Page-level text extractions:
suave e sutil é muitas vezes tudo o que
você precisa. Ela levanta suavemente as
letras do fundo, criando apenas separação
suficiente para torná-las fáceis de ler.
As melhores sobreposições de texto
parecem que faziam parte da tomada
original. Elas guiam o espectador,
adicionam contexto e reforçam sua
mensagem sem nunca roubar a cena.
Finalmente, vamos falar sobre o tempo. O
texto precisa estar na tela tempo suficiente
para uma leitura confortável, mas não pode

_Written task_. When you reach the end of the records, set them all down again exactly.

_Written response_.
suave e sutil é muitas vezes tudo o que
você precisa. Ela levanta suavemente as
letras do fundo, criando apenas separação
suficiente para torná-las fáceis de ler.
As melhores sobreposições de texto
parecem que faziam parte da tomada
original. Elas guiam o espectador,
adicionam contexto e reforçam sua
mensagem sem nunca roubar a cena.
Finalmente, vamos falar sobre o tempo. O
texto precisa estar na tela tempo suficiente
para uma leitura confortável, mas não pode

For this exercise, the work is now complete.